Nandrolone-induced nuclear accumulation of MyoD protein is mediated by Numb, a Notch inhibitor, in C2C12 myoblasts.

Signaling via the androgen receptor (AR) stimulates myogenic progenitor differentiation. In addition, myogenic differentiation factor D (MyoD) and Numb, a Notch inhibitor, play key roles in regulating myogenic differentiation. Nandrolone, an anabolic steroid, upregulates both MyoD and Numb expression in myogenic cells. However, the molecular mechanisms by which MyoD is upregulated by nandrolone are unclear. Moreover, the potential crosstalk between nandrolone, MyoD, and Numb is not well understood. With these considerations in mind, we examined the effects of nandrolone on the expression of MyoD mRNA and protein, and determined the interactions of MyoD and Numb in the presence or absence of nandrolone in differentiating C2C12 myoblasts. Nandrolone increased MyoD mRNA and protein expression and significantly enhanced nuclear translocation of MyoD protein. The later effect of nandrolone was blunted by siRNA against Numb. Immunoprecipitation (IP) studies confirmed that Numb forms complexes with MyoD. Chromatin IP revealed that in the presence of nandrolone, Numb is recruited to a region of the MyH7 promotor containing the E-box to which MyoD binds. These data indicate that nandrolone-regulated MyoD activation occurs mainly through a posttranslational mechanism which promotes MyoD nuclear accumulation, and suggest that this effect of nandrolone is, at least in part, mediated by Numb. Published 2018. This article is a U.S. Government work and is in the public domain in the USA. Physiological Reports published by Wiley Periodicals, Inc. on behalf of The Physiological Society and the American Physiological Society.

Introduction

Skeletal muscle fibers are highly adaptable to changes in neuromuscular transmission and atrophy in response to either disuse or denervation (Sandri 2008). MyoD occupies a key role in differentiation of myogenic precursors. It regulates myogenic fate commitment and induces myoblast differentiation. MyoD is a nuclear protein expressed exclusively in skeletal muscle cells and acts as a transcriptional activator of muscle‐specific gene expression during muscle differentiation (Olson 1990; Weintraub et al. 1991). MyoD belongs to the family of muscle‐specific basic helix‐loop‐helix (HLH) proteins. Dimerization between MyoD and HLH proteins, such as the product of E2A gene, is essential for sequence‐specific DNA binding and subsequent transcriptional activation (Murre et al. 1989).

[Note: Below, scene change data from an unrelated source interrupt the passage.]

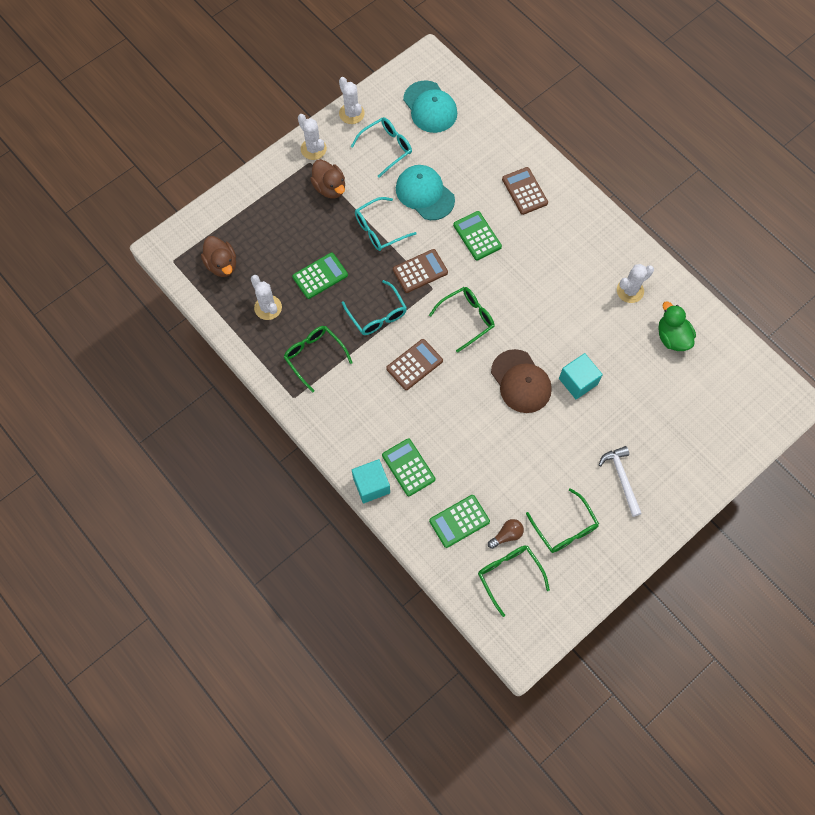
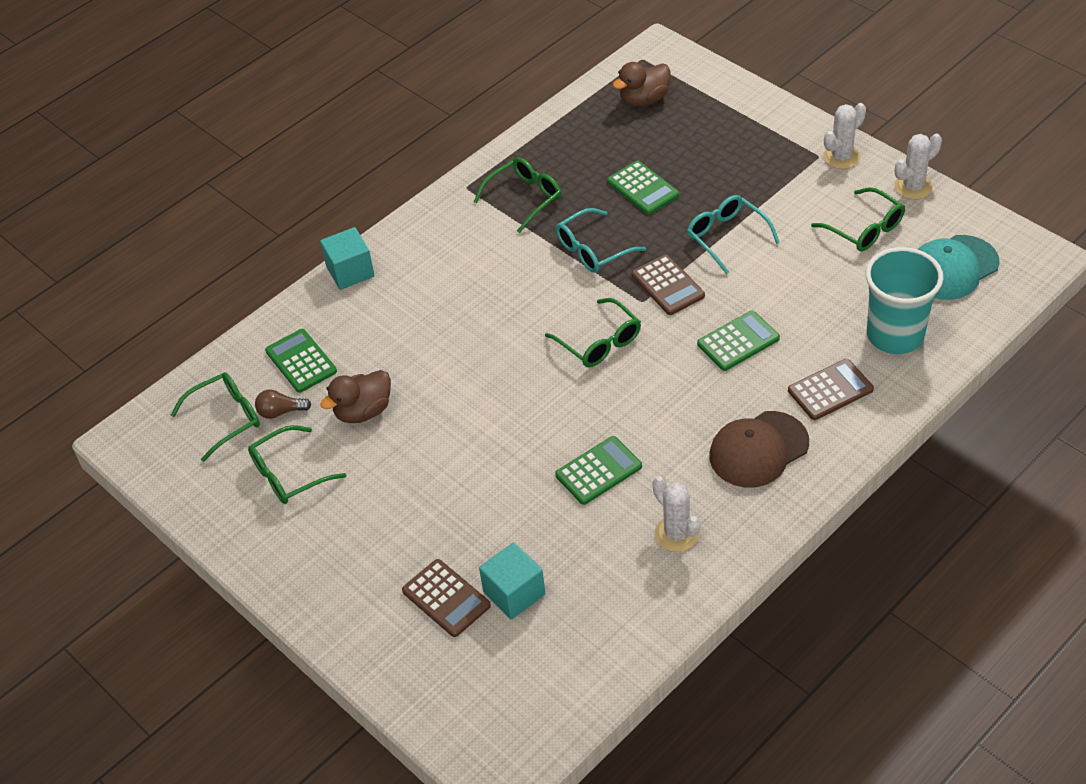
camera: 90 degrees right, 20 degrees down
(268, 307) = (589, 148): white cactus -> none
(330, 188) = (782, 180): brown duck -> brown duck (363, 411)
(386, 148) = (864, 228): turquoise glasses -> green glasses
(408, 467) = (375, 304): green calculator -> green calculator (598, 471)
(414, 365) = (522, 294): brown calculator -> brown calculator (446, 598)
(424, 194) = (797, 277): turquoise cap -> none
(483, 148) = (895, 335): none -> turquoise cup
(506, 535) = (280, 412): brown light bulb -> brown light bulb turned 120 degrees clockwise
(521, 381) = (507, 410): brown cap -> brown cap (758, 449)
(578, 381) = (513, 476): turquoise cube -> turquoise cube (514, 593)
(621, 478) = (362, 537): white hammer -> none
(672, 337) = (601, 594): green duck -> none

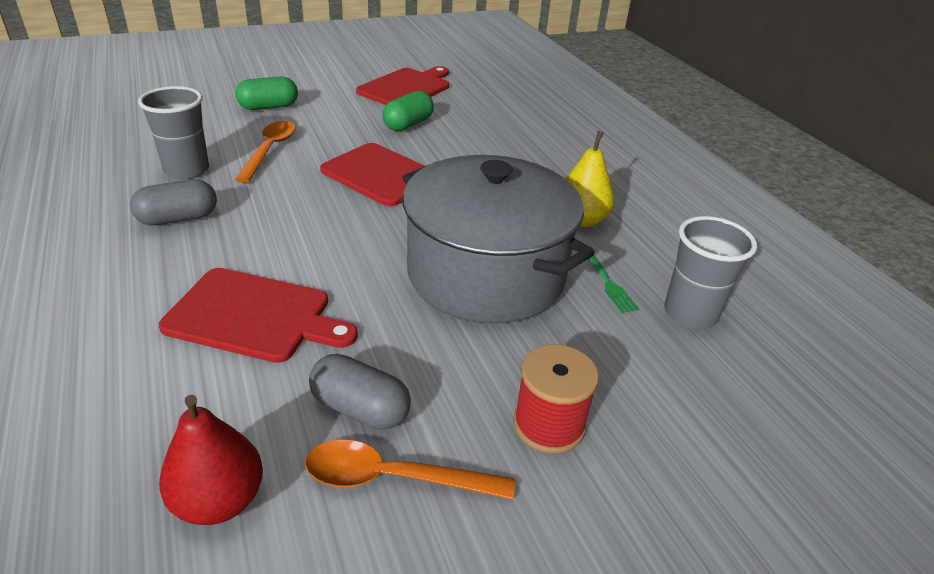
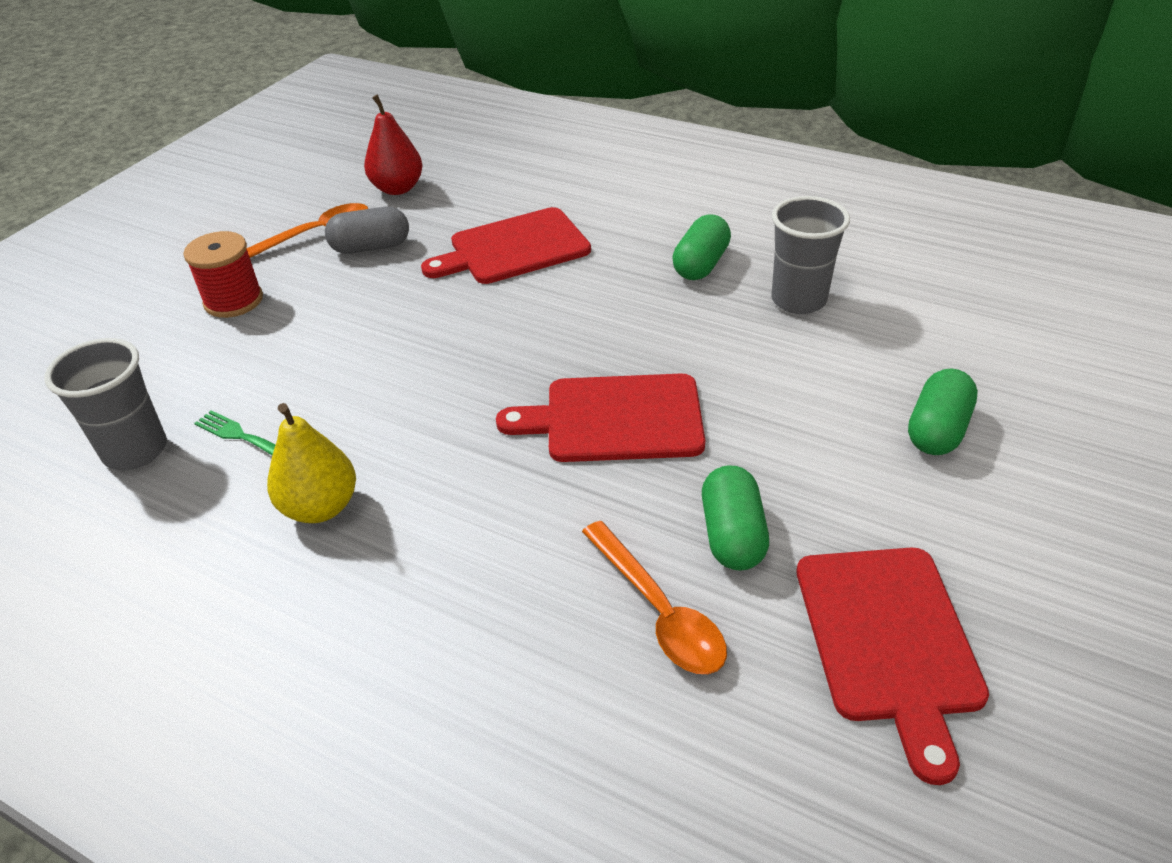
camera: 145 degrees right, 5 degrees up
(178, 218) = (701, 265): grey capsule -> green capsule
(270, 150) = (787, 370): orange spoon -> orange spoon (658, 611)
(486, 274) = (373, 374): grey pot -> none

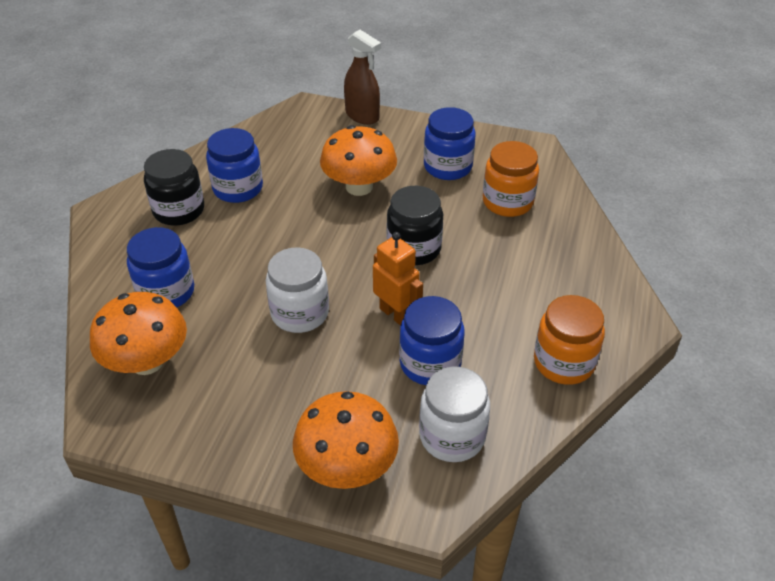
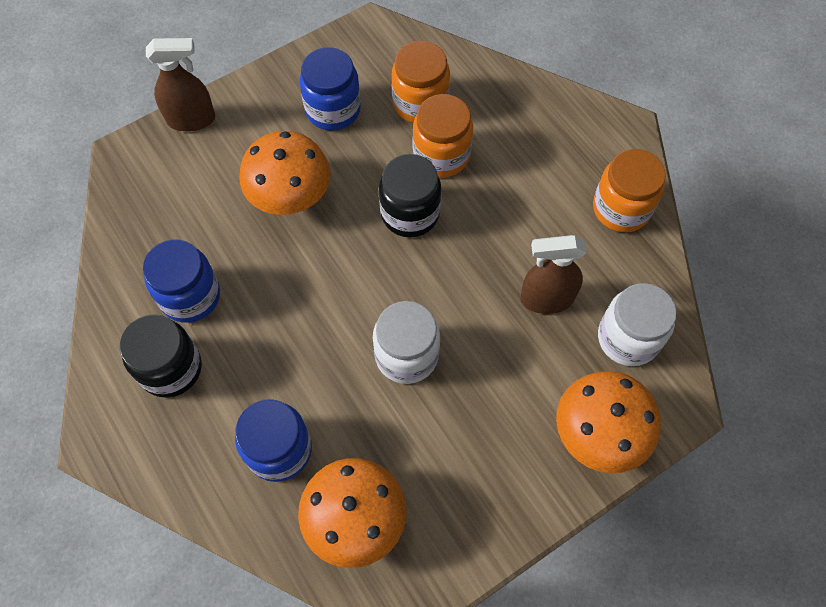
camera: 50 degrees left, 20 degrees up
(396, 314) = (473, 283): orange robot -> none
(430, 363) = (546, 299): blue jar -> brown spray bottle
(480, 236) = (441, 155): none -> orange jar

Indeed, MyoD has been reported to have a nuclear localization in different cell lines (Tapscott et al. 1988) as well as in MyoD‐transfected cells (Dias et al. 1992), which is in agreement with its transcriptional activity. In addition, two nuclear localization signals (NLSs), one present in the basic region and the other in the helix 1 domain of MyoD protein, have been demonstrated to be functional in promoting the active nuclear transport of MyoD (Vandromme et al. 1995). The nuclear import of MyoD is a rapid and active process, being ATP‐ and temperature‐dependent (Nigg et al. 1991; Vandromme et al. 1995), which has been reported to be mediated by cAMP‐dependent protein kinase activity (Vandromme et al. 1994). Although these reports reveal that MyoD functions as a nuclear transcriptional factor, the question regarding the regulation of differentiation stage‐dependent intracellular localization of MyoD needs to be further investigated.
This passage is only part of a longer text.